In this study, the initial disease symptoms were yellowish-brown spots on leaves that gradually expanded into irregular circular spots with brown centers and greenish-yellow halos surrounding the spots. The spot diameters ranged from 5–10 mm. These small spots connected into larger spots and eventually the entire leaf turned yellow and necrotic. Plants with severe disease also experienced death of all their aboveground parts (Figs. 1A and 1B).

Morphological characteristics of fungal isolates

A total of 15 fungal isolates were obtained from all diseased plant samples, 11 of them showed the same morphology and showed strong pathongenicity on the leaves of P. ternata in vitro. Among the other four fungi, two were Fusarium sp. and two were Penicillium sp. The pathogenicity of two different Fusarium isolates were very weak and the other two Penicillium isolates were also not pathogenic and were generally considered as miscellaneous fungi (Table S1). One strain from the 11 pathogenic isolates were selected and named as AG-3 for further study. The isolate AG-3 colonies grew on PDA for 7 days with a diameter of 60–75 mm at 28 °C. The colonies were regular, white to light gray in color, and had concentric rings seven days after culture. The color further deepened and the surface became gray black and the back became greenish-brown at 15 days (Figs. 2A and 2B).
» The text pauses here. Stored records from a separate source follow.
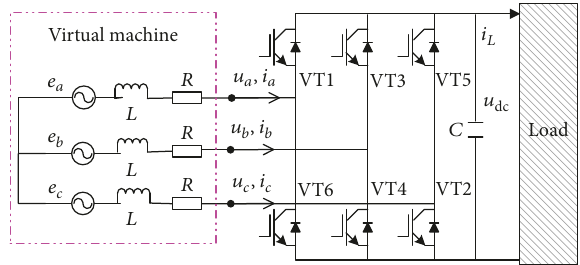
Figure 1: Topology of three-phase PWM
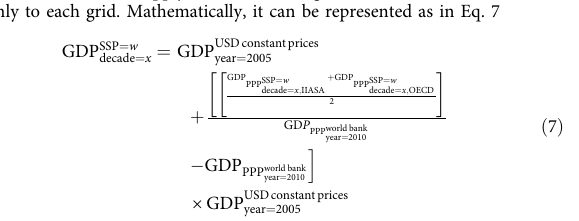
is the MISR-derived PM 2.5 for the baseline pentad ¼ bl is the CMIP5 model-derived PM 2.5 (as per Eq. pentad ¼ x is the CMIP5 model-derived PM 2.5 for pentad ¼ bl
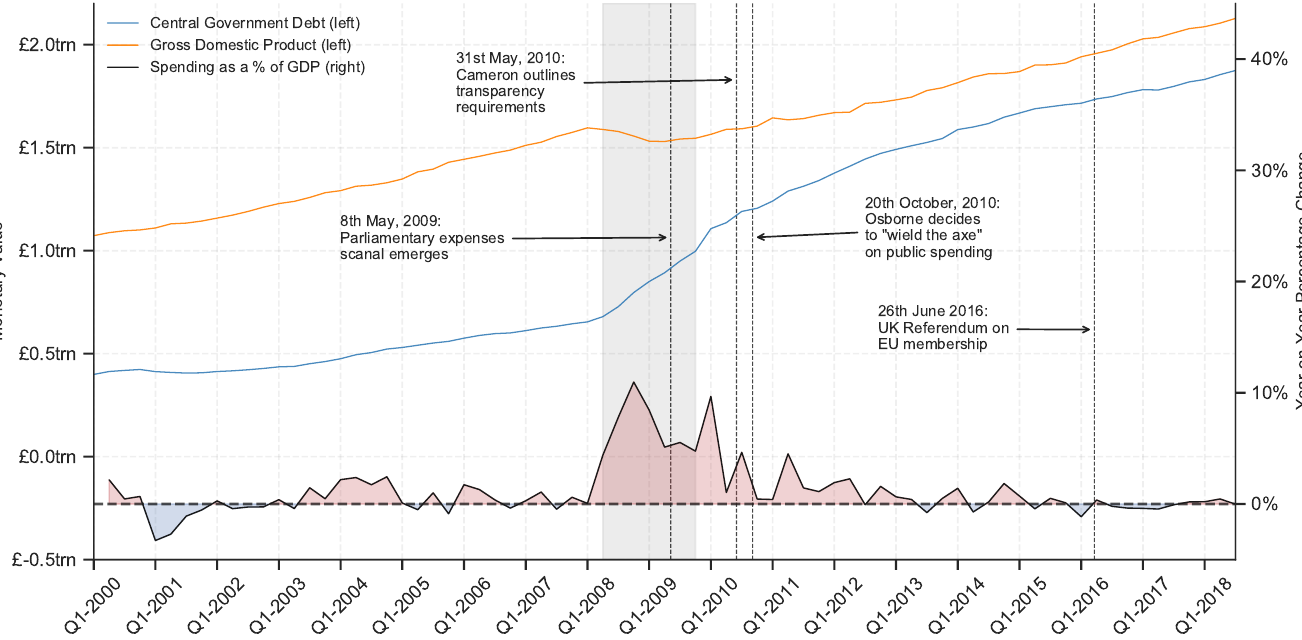
Figure 1: Central government debt and Gross Domestic Product in the United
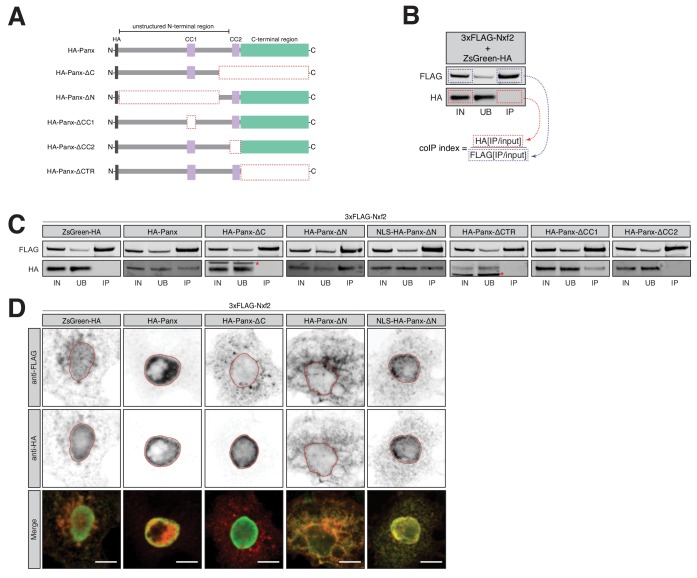
Interaction between Nxf2 and Panx is required for proper transposon silencing.(A) Cartoons displaying the Panx protein structure and domain mutants used in panels (C) and (D). CC, coiled coil domain; HA, Hemagglutinin tag. (B) Representative western blot displaying calculation of Co-immunoprecipitation (coIP) index from HA IP and input signals as well as FLAG IP and input signals. (C) Western blot analyses of FLAG-tag co-immunoprecipitation from lysates of S2 cells transfected with the indicated expression constructs (IN, input; UB, unbound; IP, immunoprecipitate). Asterisk indicates unspecific band from anti-HA antibody. (D) Expression and localization of full-length Nxf2 (3xFLAG-tagged, top, shown in red in the merge) and the indicated Panx (HA-tagged, bottom, shown in green in the merge) expression constructs in transfected S2 cells are shown by immunofluorescence. Lamin staining (red lines) was used to draw the outline of the nuclear envelope. Scale bar, 5 µm.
Conidia and chlamydospores formed after two weeks of growth and many small protuberances appeared on the surface of the colony. The conidia were hyaline and oval 4.6 to 8.7 × 1.2 to 2.4 µm (6.62 ± 1.24 × 1.87 ± 0.35, n = 30) in size, and most of them had diaphragms and contained small oil drops (Fig. 2C). Chlamydospores were unicellular, spherical to ellipsoid, 6.3 to 15 × 6 to 11 µm (11.52 ± 3.48 × 8.95 ± 1.64, n = 10) in size, and either single or 4–13 to a chain (Fig. 2D). Based on our morphological observations, the causal fungus was identified as Stagonosporopsis cucurbitacearum (Nuangmek, Aiduang & Suwannarach, 2018; Stewart, Turner & Brewer, 2015).

Molecular identification

The ITS and LSU sequences of isolate AG-3 were uploaded to the GenBank database (accession numbers MZ227385 and MZ227377). BLAST results showed that all of the rDNA-ITS and LSU gene sequences of strain AG-3 showed 99% identity with the existing S. cucurbitacearum sequences in GenBank (JN618358.1, MK519412.1). Moreover, a phylogenetic tree of the ITS gene sequences of AG-3 constructed using the NJ method in MEGA7 software (Zhang, Qian & Zheng, 2019) revealed that AG-3 was closest to S. cucurbitacearum (Fig. 3). Based on morphological and molecular identification, the fungus was determined to be S. cucurbitacearum.

Pathogenicity tests

For the pathogenicity test, three healthy, one-month-old P. ternata plants were infected with a 5 × 5 mm mycelial cake of AG-3. The other three control plants were treated with sterile PDA disks. The treatment group and the control group were placed in a culture room (25 ± 2 °C, relative humidity 85%). One week later, spot blight symptoms had developed on the pathogen-inoculated group, while no disease symptoms were observed in the control group (Fig. 1C). Two weeks later, the leaves of the infected plants had turned yellow and the plants died (Fig. 1D). Koch’s postulates were fulfilled by recovering pathogens from the inoculated plants that were reconfirmed as S. cucurbitacearum through molecular identification.